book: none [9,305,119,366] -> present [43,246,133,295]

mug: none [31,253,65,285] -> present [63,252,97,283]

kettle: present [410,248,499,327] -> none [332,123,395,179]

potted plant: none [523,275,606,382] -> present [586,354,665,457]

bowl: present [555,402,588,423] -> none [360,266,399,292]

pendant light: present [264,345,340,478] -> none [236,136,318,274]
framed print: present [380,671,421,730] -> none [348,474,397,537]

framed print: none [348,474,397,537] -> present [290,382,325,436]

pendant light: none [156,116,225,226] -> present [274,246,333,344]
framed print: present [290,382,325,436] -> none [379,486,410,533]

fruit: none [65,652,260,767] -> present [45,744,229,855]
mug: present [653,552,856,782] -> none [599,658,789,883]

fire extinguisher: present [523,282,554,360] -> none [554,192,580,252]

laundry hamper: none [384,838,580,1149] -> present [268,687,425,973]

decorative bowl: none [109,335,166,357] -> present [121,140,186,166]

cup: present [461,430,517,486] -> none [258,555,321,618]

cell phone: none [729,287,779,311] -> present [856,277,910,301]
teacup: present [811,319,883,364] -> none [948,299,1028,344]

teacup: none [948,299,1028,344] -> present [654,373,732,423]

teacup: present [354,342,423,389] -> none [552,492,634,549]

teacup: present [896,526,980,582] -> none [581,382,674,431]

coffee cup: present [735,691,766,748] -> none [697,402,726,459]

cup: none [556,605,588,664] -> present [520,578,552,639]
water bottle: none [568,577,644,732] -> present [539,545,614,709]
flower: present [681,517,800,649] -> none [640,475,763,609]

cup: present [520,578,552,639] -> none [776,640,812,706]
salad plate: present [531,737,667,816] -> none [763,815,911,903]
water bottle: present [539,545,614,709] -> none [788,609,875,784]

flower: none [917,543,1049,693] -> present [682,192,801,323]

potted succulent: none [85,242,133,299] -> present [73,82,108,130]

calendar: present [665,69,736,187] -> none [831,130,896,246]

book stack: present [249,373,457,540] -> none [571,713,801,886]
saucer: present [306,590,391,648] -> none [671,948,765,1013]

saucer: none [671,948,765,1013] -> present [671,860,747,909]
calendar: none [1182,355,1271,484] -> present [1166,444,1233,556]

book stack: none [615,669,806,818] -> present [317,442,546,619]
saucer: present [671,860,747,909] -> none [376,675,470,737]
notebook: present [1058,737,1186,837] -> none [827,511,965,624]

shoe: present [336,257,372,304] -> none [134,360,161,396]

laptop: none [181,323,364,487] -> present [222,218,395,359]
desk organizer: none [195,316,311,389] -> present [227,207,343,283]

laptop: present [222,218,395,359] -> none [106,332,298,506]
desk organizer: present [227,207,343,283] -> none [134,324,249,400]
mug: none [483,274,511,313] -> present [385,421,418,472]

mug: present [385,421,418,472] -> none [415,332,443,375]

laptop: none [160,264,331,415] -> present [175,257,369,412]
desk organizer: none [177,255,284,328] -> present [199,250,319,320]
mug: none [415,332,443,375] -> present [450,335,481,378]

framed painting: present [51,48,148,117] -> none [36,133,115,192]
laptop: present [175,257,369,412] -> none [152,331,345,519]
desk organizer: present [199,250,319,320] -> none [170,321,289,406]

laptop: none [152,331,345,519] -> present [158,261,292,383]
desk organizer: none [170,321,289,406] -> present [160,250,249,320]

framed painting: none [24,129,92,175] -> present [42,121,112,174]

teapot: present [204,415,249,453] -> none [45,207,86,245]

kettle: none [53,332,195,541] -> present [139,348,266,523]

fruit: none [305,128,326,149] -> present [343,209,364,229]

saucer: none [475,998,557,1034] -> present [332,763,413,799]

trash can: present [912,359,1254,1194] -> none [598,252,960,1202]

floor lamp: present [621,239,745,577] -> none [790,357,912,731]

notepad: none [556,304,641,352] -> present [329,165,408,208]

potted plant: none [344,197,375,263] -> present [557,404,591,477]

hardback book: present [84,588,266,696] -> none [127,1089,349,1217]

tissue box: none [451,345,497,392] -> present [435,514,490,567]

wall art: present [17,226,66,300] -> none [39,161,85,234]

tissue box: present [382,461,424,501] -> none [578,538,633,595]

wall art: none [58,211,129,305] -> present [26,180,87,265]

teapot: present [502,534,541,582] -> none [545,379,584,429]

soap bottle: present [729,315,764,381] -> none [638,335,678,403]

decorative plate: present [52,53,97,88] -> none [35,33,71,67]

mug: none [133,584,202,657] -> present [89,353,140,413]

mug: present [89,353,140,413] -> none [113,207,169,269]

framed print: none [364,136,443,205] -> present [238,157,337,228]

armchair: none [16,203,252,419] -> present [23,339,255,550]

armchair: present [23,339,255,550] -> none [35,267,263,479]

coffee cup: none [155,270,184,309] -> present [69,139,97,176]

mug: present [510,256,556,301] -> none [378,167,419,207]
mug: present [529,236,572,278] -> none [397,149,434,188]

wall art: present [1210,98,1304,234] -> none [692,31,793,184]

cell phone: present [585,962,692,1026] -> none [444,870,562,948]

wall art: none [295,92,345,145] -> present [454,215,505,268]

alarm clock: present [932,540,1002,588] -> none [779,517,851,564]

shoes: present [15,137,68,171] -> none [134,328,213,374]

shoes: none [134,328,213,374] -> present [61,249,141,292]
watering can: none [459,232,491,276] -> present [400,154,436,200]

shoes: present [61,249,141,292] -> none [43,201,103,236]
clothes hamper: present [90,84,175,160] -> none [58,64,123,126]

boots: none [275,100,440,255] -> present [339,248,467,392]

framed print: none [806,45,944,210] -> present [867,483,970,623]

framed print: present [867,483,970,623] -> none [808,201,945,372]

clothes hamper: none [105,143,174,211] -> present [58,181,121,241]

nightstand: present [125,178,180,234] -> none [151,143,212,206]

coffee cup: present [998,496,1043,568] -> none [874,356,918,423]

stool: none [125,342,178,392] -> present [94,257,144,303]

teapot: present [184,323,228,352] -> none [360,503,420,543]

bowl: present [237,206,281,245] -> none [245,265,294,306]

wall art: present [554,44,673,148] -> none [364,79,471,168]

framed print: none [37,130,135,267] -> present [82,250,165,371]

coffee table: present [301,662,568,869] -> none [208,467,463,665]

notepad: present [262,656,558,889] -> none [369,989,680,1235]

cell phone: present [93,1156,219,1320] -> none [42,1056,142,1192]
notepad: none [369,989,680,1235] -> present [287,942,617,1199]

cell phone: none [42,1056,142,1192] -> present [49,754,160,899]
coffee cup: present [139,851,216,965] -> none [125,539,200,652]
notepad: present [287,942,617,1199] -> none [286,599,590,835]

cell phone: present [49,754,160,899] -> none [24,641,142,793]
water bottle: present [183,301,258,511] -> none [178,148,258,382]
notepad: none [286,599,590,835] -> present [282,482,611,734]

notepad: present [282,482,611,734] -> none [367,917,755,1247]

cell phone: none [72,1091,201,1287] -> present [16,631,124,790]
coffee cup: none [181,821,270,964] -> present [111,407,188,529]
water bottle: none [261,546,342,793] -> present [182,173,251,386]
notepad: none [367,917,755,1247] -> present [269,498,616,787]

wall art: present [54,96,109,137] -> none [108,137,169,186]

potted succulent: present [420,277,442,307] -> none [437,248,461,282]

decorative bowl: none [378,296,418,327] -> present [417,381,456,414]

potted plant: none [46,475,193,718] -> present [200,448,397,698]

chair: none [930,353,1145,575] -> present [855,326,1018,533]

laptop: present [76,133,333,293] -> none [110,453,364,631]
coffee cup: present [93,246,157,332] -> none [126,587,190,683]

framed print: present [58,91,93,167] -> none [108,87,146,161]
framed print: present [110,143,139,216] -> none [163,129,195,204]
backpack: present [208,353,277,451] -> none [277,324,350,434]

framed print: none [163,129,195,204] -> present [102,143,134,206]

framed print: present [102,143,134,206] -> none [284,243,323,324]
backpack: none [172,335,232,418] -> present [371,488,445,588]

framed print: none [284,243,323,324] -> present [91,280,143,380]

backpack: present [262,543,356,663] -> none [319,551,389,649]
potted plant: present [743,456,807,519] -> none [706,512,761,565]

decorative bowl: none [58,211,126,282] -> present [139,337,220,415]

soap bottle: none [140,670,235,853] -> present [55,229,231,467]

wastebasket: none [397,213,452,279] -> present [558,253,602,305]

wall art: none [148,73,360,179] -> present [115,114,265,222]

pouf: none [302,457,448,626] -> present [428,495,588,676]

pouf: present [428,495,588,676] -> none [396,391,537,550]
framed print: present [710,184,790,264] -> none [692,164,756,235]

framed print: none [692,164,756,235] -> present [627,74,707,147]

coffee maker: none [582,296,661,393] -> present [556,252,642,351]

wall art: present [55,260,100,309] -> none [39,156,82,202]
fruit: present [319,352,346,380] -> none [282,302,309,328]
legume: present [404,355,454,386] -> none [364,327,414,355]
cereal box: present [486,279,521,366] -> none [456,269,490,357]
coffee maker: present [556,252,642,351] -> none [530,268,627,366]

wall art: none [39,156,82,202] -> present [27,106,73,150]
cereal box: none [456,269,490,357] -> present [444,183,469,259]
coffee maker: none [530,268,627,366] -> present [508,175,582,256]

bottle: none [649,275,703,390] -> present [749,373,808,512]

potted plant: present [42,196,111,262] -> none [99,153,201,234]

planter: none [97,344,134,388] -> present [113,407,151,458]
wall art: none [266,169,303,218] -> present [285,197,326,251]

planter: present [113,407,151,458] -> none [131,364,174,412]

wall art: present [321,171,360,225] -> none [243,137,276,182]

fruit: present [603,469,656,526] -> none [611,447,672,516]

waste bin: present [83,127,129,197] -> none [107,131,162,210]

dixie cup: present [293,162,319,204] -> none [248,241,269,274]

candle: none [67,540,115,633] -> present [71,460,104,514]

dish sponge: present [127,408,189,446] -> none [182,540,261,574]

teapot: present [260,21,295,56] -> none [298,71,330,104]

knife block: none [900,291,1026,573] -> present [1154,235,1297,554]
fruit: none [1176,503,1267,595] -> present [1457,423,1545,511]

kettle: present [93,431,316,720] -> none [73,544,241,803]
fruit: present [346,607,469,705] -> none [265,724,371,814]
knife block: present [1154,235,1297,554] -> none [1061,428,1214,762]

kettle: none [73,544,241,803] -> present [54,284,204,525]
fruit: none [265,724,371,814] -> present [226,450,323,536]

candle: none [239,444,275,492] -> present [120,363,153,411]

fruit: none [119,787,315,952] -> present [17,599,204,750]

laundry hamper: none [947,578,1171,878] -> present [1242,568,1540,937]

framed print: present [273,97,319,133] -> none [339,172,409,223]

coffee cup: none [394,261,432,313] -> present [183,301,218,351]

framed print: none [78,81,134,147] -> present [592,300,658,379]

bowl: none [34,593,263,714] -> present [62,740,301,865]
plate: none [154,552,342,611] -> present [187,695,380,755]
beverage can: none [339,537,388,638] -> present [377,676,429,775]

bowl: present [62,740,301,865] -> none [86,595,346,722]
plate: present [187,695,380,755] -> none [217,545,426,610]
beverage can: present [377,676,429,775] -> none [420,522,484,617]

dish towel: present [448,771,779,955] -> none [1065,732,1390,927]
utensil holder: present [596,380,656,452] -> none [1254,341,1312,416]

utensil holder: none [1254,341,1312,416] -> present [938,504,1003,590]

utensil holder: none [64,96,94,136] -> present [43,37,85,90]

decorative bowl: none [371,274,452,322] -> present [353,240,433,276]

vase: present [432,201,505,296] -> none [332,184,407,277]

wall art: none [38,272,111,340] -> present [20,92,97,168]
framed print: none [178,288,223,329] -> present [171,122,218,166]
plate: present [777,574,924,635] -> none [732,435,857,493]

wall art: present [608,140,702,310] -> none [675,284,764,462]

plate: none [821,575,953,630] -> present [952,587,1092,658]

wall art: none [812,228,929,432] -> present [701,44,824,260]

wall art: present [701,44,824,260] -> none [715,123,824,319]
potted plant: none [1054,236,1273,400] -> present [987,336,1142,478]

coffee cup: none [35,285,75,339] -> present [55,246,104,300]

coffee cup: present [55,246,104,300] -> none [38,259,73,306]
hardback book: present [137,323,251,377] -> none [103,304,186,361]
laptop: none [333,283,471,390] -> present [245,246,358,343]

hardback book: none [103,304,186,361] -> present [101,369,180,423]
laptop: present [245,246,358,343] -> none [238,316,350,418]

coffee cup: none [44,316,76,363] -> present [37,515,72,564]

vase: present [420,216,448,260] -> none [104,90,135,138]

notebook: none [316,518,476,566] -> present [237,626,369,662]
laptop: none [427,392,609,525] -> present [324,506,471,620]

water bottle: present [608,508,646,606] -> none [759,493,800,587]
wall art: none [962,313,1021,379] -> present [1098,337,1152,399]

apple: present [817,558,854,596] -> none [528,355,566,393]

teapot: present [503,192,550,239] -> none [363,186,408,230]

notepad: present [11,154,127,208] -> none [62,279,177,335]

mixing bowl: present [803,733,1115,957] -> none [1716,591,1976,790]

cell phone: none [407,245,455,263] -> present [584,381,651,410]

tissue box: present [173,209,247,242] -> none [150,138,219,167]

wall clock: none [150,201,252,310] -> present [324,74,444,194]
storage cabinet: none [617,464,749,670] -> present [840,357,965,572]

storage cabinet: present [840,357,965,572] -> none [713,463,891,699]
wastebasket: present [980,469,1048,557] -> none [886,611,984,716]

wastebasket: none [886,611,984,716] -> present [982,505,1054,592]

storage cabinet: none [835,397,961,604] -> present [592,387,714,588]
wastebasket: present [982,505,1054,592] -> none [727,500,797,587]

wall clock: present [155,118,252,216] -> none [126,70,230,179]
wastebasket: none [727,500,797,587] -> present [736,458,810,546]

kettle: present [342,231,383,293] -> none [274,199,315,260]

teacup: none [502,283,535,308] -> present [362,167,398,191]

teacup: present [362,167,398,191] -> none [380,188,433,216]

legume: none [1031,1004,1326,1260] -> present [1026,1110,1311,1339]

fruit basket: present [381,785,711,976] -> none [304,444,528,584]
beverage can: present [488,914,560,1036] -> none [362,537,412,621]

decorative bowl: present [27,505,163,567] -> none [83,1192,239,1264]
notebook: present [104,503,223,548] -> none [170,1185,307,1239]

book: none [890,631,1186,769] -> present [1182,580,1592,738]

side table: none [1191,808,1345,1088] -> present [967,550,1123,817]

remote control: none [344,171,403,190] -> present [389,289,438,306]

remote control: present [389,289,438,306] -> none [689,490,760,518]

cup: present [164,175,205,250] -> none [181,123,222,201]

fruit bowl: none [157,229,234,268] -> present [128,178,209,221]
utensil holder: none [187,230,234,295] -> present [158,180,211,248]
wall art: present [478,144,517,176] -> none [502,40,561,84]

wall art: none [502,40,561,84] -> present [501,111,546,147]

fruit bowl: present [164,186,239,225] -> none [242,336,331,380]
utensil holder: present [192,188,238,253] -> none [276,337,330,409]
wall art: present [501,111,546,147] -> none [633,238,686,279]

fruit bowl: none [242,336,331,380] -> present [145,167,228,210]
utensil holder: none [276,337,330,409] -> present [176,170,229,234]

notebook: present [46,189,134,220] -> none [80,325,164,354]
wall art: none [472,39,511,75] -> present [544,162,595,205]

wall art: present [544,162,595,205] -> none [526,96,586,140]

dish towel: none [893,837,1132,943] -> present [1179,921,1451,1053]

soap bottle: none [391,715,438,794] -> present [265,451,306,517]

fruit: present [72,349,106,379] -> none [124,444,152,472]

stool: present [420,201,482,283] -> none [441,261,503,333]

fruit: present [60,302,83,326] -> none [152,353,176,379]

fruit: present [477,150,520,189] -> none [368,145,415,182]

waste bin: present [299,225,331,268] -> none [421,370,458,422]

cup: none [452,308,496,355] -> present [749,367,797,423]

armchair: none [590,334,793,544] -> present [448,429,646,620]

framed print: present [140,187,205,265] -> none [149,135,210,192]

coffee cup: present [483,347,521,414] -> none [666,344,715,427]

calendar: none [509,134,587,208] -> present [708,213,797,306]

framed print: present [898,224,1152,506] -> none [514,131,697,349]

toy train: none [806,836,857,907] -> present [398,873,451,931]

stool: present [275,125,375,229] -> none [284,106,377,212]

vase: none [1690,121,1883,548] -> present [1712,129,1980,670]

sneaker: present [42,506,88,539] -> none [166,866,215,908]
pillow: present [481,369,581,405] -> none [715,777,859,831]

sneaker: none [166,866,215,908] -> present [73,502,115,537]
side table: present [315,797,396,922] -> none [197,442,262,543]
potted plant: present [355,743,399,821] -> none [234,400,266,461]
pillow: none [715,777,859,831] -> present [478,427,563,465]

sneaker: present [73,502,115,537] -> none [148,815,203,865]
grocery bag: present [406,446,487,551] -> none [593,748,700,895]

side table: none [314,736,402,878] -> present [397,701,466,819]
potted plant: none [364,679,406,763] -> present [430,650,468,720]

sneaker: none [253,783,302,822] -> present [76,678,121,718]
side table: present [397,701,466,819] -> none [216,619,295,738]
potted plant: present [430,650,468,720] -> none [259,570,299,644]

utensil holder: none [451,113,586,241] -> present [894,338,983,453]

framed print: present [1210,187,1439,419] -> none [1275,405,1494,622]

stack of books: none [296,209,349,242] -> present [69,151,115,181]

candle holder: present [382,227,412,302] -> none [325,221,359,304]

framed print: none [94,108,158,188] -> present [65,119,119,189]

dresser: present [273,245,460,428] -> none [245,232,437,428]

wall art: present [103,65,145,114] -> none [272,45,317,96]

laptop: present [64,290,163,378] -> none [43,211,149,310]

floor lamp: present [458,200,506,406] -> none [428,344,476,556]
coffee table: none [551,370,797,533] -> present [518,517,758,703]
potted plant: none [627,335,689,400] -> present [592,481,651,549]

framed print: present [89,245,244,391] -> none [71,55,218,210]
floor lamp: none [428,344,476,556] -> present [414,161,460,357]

PROBLEM DESCRIPTION | Which lines above hold the string "utensil"? Copy every one of them.

SOLUTION TO THIS TASK |
utensil holder: present [596,380,656,452] -> none [1254,341,1312,416]
utensil holder: none [1254,341,1312,416] -> present [938,504,1003,590]
utensil holder: none [64,96,94,136] -> present [43,37,85,90]
utensil holder: none [187,230,234,295] -> present [158,180,211,248]
utensil holder: present [192,188,238,253] -> none [276,337,330,409]
utensil holder: none [276,337,330,409] -> present [176,170,229,234]
utensil holder: none [451,113,586,241] -> present [894,338,983,453]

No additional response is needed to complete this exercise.